Jan 15, 2014

confessions of a skinny girl

thanksgiving,1988: my mom has an appointment for an ultrasound to check on her baby's development, 7 months into pregnancy. she finishes the appointment and makes an attempt to leave the hospital, but i wasn't having any part of that.

sometime later in the evening, i was born, weighing in at barely 4 pounds. the doctors immediately stuck me in an incubator and told my parents that due to the complicated nature of the fact that i was overly premature and most of my body wasn't quite right, i wouldn't be able to leave the hospital for awhile. they weren't even entirely sure i would survive. they weren't sure how i would grow up.

i progressed through the first few years of school as a problem child who refused to do anything i didn't consider fun. i was enrolled in a ukrainian boarding school where i couldn't stand ukrainian class. eventually, my parents took me out of that school and into a regular public school. but once i had applied myself, the faculty soon realized that i was too smart for my own good. now i was being bullied for being a small, skinny kid who was also really smart.

i wasn't sure why this kept happening. it wasn't my fault that i was skinny or intelligent. i ate as much as the next kid but never gained any weight. my parents had taught me how to eat healthy and it stuck with me because when i started eating like shit, i felt like shit. it was easy to see the connection that healthy food = a healthy, alive amber.

several schools approached me to enroll in gifted programs and instead, my parents decided to move to a remote area and let my brother and i grow up there. the public school gave me a gifted test and put me in different classes even though i had expressed no interest in those classes. as i got older, i kept trying to hide how skinny i was in loose fitting clothes. having to change for gym class and noticing that all of the other girls were much bigger than me was intimidating. i would once again be bullied for being small, even though i had a way with words to get out of almost any situation.

this continued to happen despite me never commenting on any other body but my own. am i supposed to be your size? am i not supposed to be wearing kid's sized clothes in grade 9? are you not supposed to be able to see my hips, collar bone, and ribs protrude out of my skin? well, i'm sorry. but that's just how it's always going to be. and if that meant a life of loneliness and constant bullying, i didn't care. the optimist in my knew that someday things would change.

i spent my teenage years with the same issues; people would shame me for being skinny and others would tell me that they'd kill for my body. let's just say that skinny shaming always outweighed the positive aspect. and over the last five years, i've been able to "put on weight" - where my hips and ribs weren't nearly as noticeable protruding out of my body. but i could just as easily take it off if i exercised or became sick.

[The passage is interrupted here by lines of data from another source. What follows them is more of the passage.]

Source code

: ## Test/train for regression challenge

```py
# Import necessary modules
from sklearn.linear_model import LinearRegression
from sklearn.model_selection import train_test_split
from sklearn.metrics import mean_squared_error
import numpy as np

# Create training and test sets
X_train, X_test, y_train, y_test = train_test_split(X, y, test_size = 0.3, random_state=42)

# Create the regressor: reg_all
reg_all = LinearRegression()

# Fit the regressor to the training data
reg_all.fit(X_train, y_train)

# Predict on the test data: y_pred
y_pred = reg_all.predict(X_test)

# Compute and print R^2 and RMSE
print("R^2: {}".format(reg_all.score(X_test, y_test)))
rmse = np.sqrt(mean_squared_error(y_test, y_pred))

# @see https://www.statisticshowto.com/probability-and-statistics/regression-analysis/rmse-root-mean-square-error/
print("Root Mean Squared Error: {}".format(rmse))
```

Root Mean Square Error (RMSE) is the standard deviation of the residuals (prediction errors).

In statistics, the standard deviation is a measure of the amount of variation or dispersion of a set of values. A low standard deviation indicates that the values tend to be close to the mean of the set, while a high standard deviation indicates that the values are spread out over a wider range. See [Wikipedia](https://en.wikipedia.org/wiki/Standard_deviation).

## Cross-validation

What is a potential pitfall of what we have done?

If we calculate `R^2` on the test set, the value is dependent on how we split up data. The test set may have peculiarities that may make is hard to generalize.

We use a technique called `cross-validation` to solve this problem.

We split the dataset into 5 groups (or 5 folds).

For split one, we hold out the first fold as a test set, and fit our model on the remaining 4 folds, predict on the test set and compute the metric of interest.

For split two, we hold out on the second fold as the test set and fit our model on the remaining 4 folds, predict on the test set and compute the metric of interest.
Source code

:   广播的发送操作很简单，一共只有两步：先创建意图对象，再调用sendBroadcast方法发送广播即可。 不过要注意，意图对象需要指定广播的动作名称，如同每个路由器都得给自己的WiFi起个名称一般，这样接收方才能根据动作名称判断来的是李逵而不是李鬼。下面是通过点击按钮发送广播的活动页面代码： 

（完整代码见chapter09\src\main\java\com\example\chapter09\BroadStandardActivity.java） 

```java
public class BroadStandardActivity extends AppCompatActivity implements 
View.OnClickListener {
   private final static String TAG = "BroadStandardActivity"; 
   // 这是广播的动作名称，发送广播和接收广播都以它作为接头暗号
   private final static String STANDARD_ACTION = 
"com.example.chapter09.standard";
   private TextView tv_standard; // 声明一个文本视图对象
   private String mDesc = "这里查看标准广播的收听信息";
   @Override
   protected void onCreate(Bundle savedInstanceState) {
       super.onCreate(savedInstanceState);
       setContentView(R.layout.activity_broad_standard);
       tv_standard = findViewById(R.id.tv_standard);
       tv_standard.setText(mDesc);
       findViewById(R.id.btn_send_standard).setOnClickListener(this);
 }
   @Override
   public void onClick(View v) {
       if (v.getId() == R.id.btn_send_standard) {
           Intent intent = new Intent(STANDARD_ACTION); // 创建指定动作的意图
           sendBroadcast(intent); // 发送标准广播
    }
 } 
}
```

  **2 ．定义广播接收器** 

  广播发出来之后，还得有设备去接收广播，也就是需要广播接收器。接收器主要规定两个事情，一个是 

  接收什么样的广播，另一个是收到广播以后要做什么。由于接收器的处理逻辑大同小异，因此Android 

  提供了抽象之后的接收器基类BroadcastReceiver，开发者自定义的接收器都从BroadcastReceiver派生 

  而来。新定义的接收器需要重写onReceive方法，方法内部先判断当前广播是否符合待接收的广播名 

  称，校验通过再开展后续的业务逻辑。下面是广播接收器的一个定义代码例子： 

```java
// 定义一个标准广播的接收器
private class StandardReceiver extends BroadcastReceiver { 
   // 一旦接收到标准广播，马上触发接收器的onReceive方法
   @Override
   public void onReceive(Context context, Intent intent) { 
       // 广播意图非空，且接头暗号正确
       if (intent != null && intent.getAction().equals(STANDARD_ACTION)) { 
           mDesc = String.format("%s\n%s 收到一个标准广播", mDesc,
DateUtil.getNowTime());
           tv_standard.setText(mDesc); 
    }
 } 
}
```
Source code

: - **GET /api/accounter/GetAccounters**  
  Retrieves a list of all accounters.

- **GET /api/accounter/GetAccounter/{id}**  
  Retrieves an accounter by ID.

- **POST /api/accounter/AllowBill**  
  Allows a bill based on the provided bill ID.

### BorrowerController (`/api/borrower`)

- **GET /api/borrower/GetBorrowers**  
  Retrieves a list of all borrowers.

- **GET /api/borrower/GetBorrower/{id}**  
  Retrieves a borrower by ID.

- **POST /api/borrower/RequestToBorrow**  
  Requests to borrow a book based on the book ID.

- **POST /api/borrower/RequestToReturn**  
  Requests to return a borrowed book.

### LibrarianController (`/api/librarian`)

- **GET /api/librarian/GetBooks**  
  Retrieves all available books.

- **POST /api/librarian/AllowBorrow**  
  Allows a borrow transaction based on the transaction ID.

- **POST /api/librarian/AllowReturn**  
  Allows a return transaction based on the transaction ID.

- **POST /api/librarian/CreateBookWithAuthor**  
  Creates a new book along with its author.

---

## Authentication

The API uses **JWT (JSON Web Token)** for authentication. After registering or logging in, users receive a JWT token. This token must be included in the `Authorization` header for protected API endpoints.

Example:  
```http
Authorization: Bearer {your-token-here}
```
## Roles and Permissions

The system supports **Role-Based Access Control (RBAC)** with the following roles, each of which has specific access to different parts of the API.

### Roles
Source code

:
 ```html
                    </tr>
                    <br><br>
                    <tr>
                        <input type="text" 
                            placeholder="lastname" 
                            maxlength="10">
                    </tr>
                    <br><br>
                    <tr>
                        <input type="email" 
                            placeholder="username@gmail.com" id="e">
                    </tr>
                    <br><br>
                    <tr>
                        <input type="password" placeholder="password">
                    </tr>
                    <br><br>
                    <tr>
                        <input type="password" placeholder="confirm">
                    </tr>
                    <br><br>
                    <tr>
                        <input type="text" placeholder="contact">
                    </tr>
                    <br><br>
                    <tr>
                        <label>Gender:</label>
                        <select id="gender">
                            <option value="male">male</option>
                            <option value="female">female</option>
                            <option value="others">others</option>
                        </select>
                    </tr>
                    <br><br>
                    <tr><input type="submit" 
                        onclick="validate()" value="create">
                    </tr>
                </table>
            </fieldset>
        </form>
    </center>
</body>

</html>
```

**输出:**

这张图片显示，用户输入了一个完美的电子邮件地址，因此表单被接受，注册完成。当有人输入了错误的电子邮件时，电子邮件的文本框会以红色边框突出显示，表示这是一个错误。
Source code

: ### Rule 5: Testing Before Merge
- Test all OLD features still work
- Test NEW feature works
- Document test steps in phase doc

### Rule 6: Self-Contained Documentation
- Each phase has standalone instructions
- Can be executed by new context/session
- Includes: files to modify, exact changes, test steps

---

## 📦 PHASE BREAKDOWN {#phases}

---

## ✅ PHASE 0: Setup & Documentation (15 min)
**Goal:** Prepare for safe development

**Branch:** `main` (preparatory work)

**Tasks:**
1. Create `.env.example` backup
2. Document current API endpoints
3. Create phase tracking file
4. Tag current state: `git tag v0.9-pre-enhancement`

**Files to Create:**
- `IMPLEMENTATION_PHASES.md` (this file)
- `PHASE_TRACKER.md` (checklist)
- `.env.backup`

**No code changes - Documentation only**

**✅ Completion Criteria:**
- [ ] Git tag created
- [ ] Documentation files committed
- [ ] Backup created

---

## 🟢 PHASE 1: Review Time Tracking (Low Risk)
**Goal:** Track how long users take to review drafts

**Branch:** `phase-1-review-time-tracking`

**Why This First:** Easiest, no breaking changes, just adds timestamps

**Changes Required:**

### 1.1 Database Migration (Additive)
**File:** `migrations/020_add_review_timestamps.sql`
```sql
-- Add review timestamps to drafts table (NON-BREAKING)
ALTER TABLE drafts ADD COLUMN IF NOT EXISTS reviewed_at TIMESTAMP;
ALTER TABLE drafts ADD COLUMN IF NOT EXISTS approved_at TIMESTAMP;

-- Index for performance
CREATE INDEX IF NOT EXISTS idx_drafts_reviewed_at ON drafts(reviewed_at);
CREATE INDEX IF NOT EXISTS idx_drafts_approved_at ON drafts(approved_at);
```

at 5'6", a normal BMI should be anywhere from 118lbs to 130lbs. i can't ever recall a time where i came anywhere close to the 130 mark. even today, i still get skinny shamed. i get close friends telling me that i'll "never be able to finish that" or that i've "eaten a lot" - phrases that continuously irk me in numerous ways. in grade 10, i weighed 115lbs. a decade later, i weigh in at about 118lbs and that's after i had a life-threatening illness.

i keep seeing articles every day over the last little while where fashion magazines and photos are actually photoshopping women's bodies to be less skinny. less bony. more "normal" looking. we're shamed for being overweight, for being normal looking, and for being skinny. most of which is thrust upon us and cannot be changed without determination. there's issues for having a thigh gap. there's memes of hot dog legs and bikini bridges. society will always find something wrong with your body and i think that's totally fucked up.

my brother and i have been roughly the same size all our lives and yet, because he's a dude, he doesn't get the same kind of skinny shaming i have experienced. dudes have it a little easier but i'm not saying it's any better.

from what i've been through, i'm just happy to be alive.
love your body because it's the only one you have.